Theta Digital Citadel monoblock amplifier
The Citadel fairly screams "buy me!" Your first enthusiastic glance will take in the bright aluminum case, standing almost a dizzying 20" high. The aluminum (a black finish is also available) clads a steel chassis and back panel. A thick, curved aluminum endcap faces the listener, with a nicely styled control panel set out slightly from the cap. Viewed from the front, it looks like an architectural element set into a high-tech building—the entrance, perhaps. Ah, Metropolis.
The endcap is polished to such a shine that it positively dazzles when any light is shone on it. The control pod (excuse me, Mr. Kubrick) has a matte finish, the two textures played off against each other with subtle elegance. Very textural.
The control surface carries a trick Standby/Operate switch that I find beautiful in execution—it makes you think about Theta every time you switch from Standby to Operate, or vice versa. That's because the solid, chromed-brass Theta logo above the LEDs is the switch in question. It has a positive, precise movement when pressed—something like the heavy, short-throw, gated manual gearbox on a '60s Ferrari—and makes a nice, confidence-inducing click when engaged: "Sir Yes Sir Switch to On position Sir!"

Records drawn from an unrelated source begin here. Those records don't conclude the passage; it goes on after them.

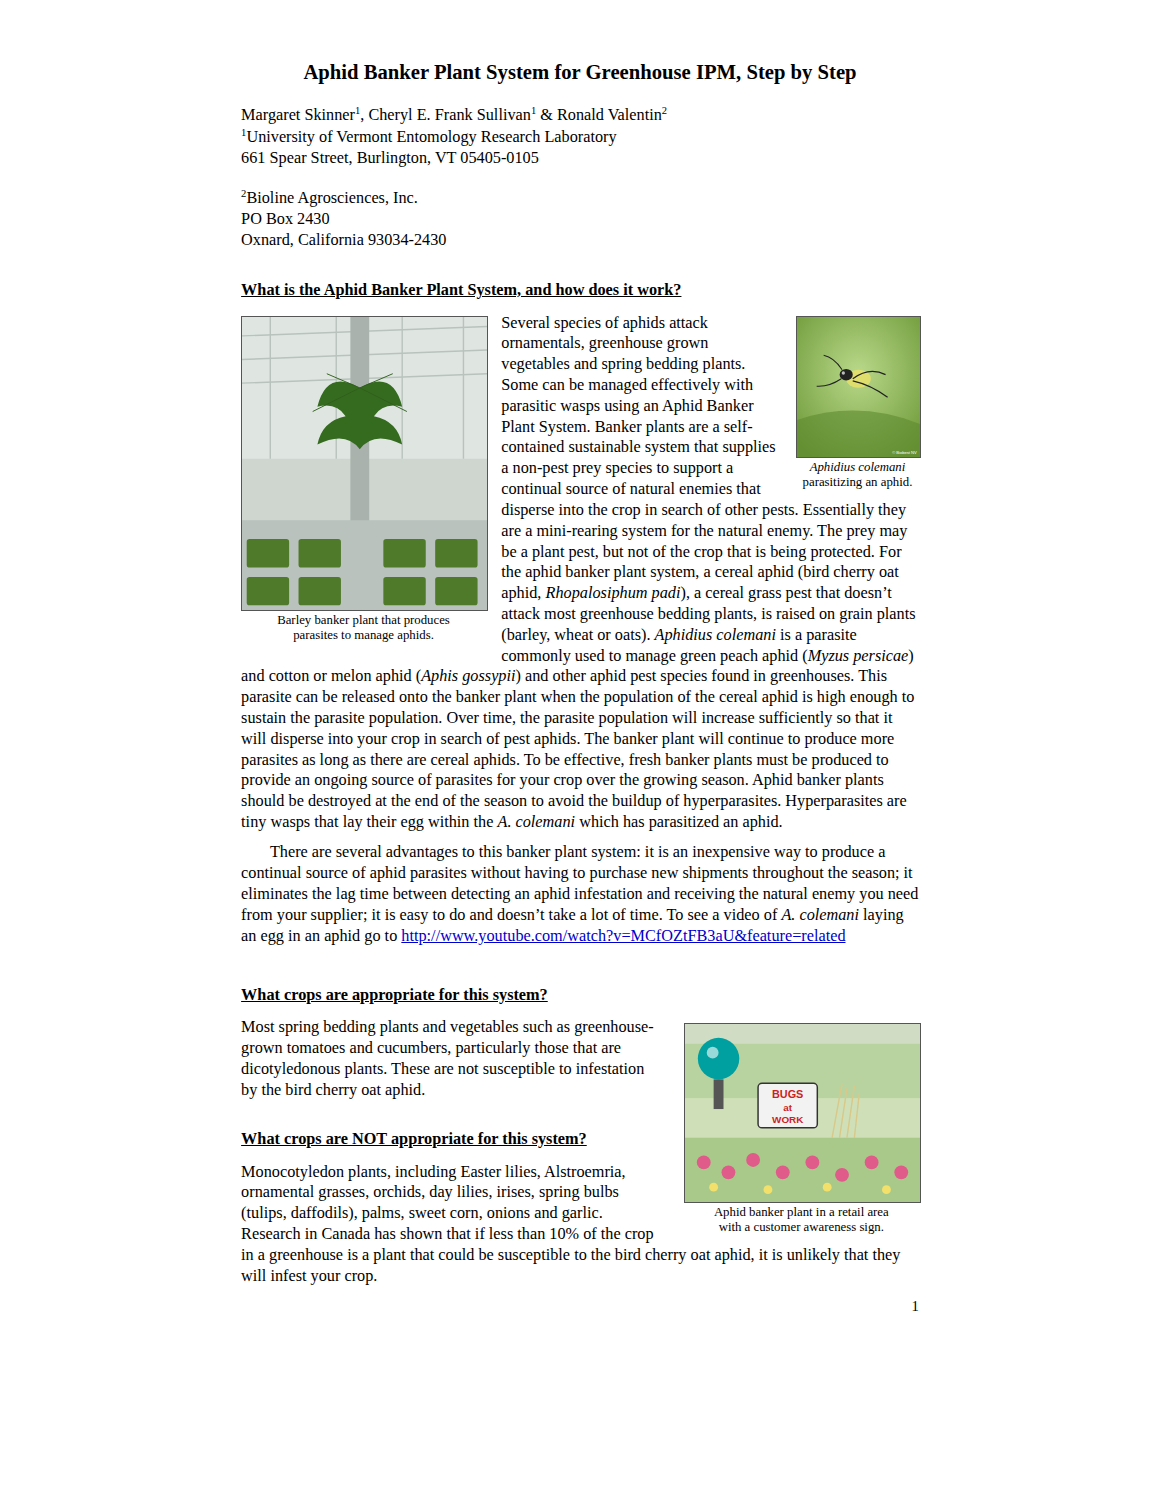Aphid Banker Plant System for Greenhouse IPM, Step by Step
Margaret Skinner1, Cheryl E. Frank Sullivan1 & Ronald Valentin2
1University of Vermont Entomology Research Laboratory
661 Spear Street, Burlington, VT 05405-0105
2Bioline Agrosciences, Inc.
PO Box 2430
Oxnard, California 93034-2430
What is the Aphid Banker Plant System, and how does it work?
Aphidius colemani
parasitizing an aphid.
Barley banker plant that produces
parasites to manage aphids.
Several species of aphids attack ornamentals, greenhouse grown vegetables and spring bedding plants. Some can be managed effectively with parasitic wasps using an Aphid Banker Plant System. Banker plants are a self-contained sustainable system that supplies a non-pest prey species to support a continual source of natural enemies that disperse into the crop in search of other pests. Essentially they are a mini-rearing system for the natural enemy. The prey may be a plant pest, but not of the crop that is being protected. For the aphid banker plant system, a cereal aphid (bird cherry oat aphid, Rhopalosiphum padi), a cereal grass pest that doesn’t attack most greenhouse bedding plants, is raised on grain plants (barley, wheat or oats). Aphidius colemani is a parasite commonly used to manage green peach aphid (Myzus persicae) and cotton or melon aphid (Aphis gossypii) and other aphid pest species found in greenhouses. This parasite can be released onto the banker plant when the population of the cereal aphid is high enough to sustain the parasite population. Over time, the parasite population will increase sufficiently so that it will disperse into your crop in search of pest aphids. The banker plant will continue to produce more parasites as long as there are cereal aphids. To be effective, fresh banker plants must be produced to provide an ongoing source of parasites for your crop over the growing season. Aphid banker plants should be destroyed at the end of the season to avoid the buildup of hyperparasites. Hyperparasites are tiny wasps that lay their egg within the A. colemani which has parasitized an aphid.
There are several advantages to this banker plant system: it is an inexpensive way to produce a continual source of aphid parasites without having to purchase new shipments throughout the season; it eliminates the lag time between detecting an aphid infestation and receiving the natural enemy you need from your supplier; it is easy to do and doesn’t take a lot of time. To see a video of A. colemani laying an egg in an aphid go to http://www.youtube.com/watch?v=MCfOZtFB3aU&feature=related
What crops are appropriate for this system?
Aphid banker plant in a retail area
with a customer awareness sign.
Most spring bedding plants and vegetables such as greenhouse-grown tomatoes and cucumbers, particularly those that are dicotyledonous plants. These are not susceptible to infestation by the bird cherry oat aphid.
What crops are NOT appropriate for this system?
Monocotyledon plants, including Easter lilies, Alstroemria, ornamental grasses, orchids, day lilies, irises, spring bulbs (tulips, daffodils), palms, sweet corn, onions and garlic. Research in Canada has shown that if less than 10% of the crop in a greenhouse is a plant that could be susceptible to the bird cherry oat aphid, it is unlikely that they will infest your crop.
1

Under the logo-switch are three LEDs. Right to left, the first glows red in Standby mode, green in Operate. The central LED is a Thermal indicator that torches on if the Citadel's temperature exceeds preset values, and shuts it off so it can cooleth down. (For the record, this never happened during my auditioning, and I blasted the Citadels from here to kingdom come!) The left LED, which does much to explain the "Digital" in Theta's name, is the Digital Lock indicator for the soon-to-be-ready D/A board. Alas, the board wasn't ready in time to be reviewed. But when a Citadel is so equipped, this LED will first glow red, then orange when you've got a lock. And green gloweth the LED if you select an analog input.
Finally, there's an input-selector button centered below the LEDs, but it does nothing without the upgrade DAC board installed.
The Citadel has no visible heatsinks. Heat transfer—blessedly, there wasn't too much of it—is handled by a series of curved, punched-out blanks on the sides and top. The punched-out areas are filled with contemporary-looking black-metal inserts that are perforated with small circular holes to let the heat out. On the Citadel's sides are four cutouts about a third of the way up from the base—the "belt" line, where a strip of solid metal adds rigidity. Below this belt are three cutouts that more or less line up with those above, while above the belt line a fourth strake opens up a good-sized cutout for maximum thermal efficiency.
The Citadel is beautifully executed, with a subtle, handmade Aston Martin look. There's a hint of quality in its looks that wheedles its way into your consciousness. No one element seems overemphasized; everything points to a simple, elegant, unified aesthetic.
We need backup!
At the top of the Citadel's rear panel is an overhang that's—all together now—curved! A lot is going on beneath this overhang—there's a sort of Superman-in-a-phone-booth change of identity to a pro-world layout: markings and LEDs, a board expansion bay, and separate power switch and IEC mains-in for analog and digital signals. Compared with its sides and top, the Citadel's rear panel is all business.
Center top of the back panel is a perfectly sized handle, which can't hurt—each Citadel weighs 110 lbs. Below that, to the left, are one or (optionally) two sets of output binding posts for biwiring. Theta calls these unusual posts "high-contact/low-pressure." They use Cardas 9 AWG Crosslink/Teflon wire, and a custom-made Delrin/rhodium-plated output connector tightened down with a hex key—perfect for audiophiles who don't change cables at the drop of a hat. The manual contains dire warnings about overtightening these posts when using spade lugs: You don't want to feed them bent-to-hell brass spades. But give them something nice and flat and they'll make a tight surface-contact patch. It's all beautifully thought out and executed.